The digital link challenge

For many individuals and businesses, spreadsheet software remains popular. However, changes that are coming into force with MTD for VAT in April next year, along with income and corporation tax further down the pipe require greater levels of digital record keeping and linking of transactions. This leaves self-employed individuals and smaller businesses less able to rely on spreadsheets to the degree they have done for much longer, according to Adrian Hextall, director, tax technology team at Smith & Williamson.

“At the end of the day, Excel is a quick and easy modelling tool that everyone is familiar with and because it can perform mathematical calculations it allows business owners to pull a tax return together relatively easily,” explains Hextall. “But you lose the audit trail of those transactions very quickly in a spreadsheet.”

HMRC requires compliance with its second MTD mandate – digital links – meaning that the copying and pasting of data is no longer permitted and has led to a significant amount of confusion for business owners attempting to comply with the new rules. How this confusion is manifesting itself is evident in an HMRC forum held earlier this year.

“We download excel reports from our accounting software to use for the calculation. I understand that “cut and paste” and “copy and paste” are not acceptable digital links but is using the function in excel to right click on a tab on a sheet and choose “move or copy” and then picking “create a copy” in another workbook acceptable as a digital link as this is more of an automated function than a manual one?”

● ● ● ● ● ● ●

**Assignment**
Proceed with the text on MTD digital links, starting right after its last sentence. The records that follow are not required for this work.

**Provided information**
● ● ● ● ● ● ●

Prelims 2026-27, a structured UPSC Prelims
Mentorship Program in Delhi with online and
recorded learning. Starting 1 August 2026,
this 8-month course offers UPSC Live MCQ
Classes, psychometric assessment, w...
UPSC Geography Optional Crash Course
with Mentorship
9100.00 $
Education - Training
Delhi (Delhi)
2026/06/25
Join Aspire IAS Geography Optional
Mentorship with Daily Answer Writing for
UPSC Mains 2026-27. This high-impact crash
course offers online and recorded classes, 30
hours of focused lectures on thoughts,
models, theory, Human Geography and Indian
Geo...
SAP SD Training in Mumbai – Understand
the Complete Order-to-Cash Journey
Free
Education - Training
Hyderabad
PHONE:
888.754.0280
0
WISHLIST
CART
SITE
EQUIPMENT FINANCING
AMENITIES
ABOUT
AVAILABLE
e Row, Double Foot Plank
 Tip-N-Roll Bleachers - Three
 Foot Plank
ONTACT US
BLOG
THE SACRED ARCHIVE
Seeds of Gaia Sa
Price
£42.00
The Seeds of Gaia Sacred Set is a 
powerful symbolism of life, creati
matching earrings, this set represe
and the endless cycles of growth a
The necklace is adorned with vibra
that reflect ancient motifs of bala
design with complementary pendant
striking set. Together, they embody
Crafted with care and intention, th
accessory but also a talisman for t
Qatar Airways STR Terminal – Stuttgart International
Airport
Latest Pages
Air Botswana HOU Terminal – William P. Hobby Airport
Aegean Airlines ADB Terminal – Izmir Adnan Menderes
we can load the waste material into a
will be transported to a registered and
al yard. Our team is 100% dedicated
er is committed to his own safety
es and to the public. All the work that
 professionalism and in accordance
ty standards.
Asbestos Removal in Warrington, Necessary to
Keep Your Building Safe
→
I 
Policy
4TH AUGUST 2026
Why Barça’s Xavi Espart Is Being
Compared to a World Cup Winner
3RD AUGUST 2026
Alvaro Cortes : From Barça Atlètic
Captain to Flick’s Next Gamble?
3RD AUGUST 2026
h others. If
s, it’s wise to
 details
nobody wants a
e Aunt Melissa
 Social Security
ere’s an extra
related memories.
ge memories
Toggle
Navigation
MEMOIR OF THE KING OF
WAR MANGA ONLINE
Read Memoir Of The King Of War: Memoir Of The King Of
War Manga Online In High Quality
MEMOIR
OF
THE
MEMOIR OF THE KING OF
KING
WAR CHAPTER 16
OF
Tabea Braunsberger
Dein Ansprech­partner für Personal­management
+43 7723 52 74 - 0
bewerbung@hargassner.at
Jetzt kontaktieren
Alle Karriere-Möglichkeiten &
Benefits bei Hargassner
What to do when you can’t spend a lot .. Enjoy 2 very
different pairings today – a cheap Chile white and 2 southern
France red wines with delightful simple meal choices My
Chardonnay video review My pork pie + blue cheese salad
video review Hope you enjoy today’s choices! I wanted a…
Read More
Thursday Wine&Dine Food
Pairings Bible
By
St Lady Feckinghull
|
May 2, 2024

● ● ● ● ● ● ●

**Expected answer**
In response, HMRC said that the workaround would not constitute a digital link and that only a formula mirroring the data would be considered compliant. In summary, any manual input would break the digital link.

Thankfully, there is a myriad of MTD-compatible software options accessible for businesses of all shapes and sizes to choose from to enable a seamless end-to-end process. For businesses that still heavily rely on spreadsheets, there are vendors that offer “bridging software” solutions that make it possible to submit a VAT return via the MTD API without having to leave Excel.

“It is normally a lot cheaper to go down this route than to buy an all singing and all dancing package,” explains Emma Rawson, technical officer at ATT. “But for more larger, more complex businesses there are more expensive solutions that boast a suite of tools that incorporate advanced data analytics and forecasting to offer greater insight to management, auditors and regulators.”

Pandemic driving innovation

The digitalisation of tax was a priority for businesses prior to the pandemic, but the pandemic has served to accelerate investment in back-office functions that have traditionally been overlooked by management teams who often allocate technology spend to front-of-house operations. This is because tax departments are facing ever-growing demands on their time and resources in the current climate.

“Tax authorities and businesses have learned over the last nine months that highly manual processes pose a challenge when trying to deal with a crisis like the one created by the pandemic,” explains Jonathan Howe, UK tax operations and delivery leader at PwC. “Businesses don’t just need people in their tax department who can use technology, but those that understand the potential of these solutions in order to reshape existing tax functions and monitor them appropriately.”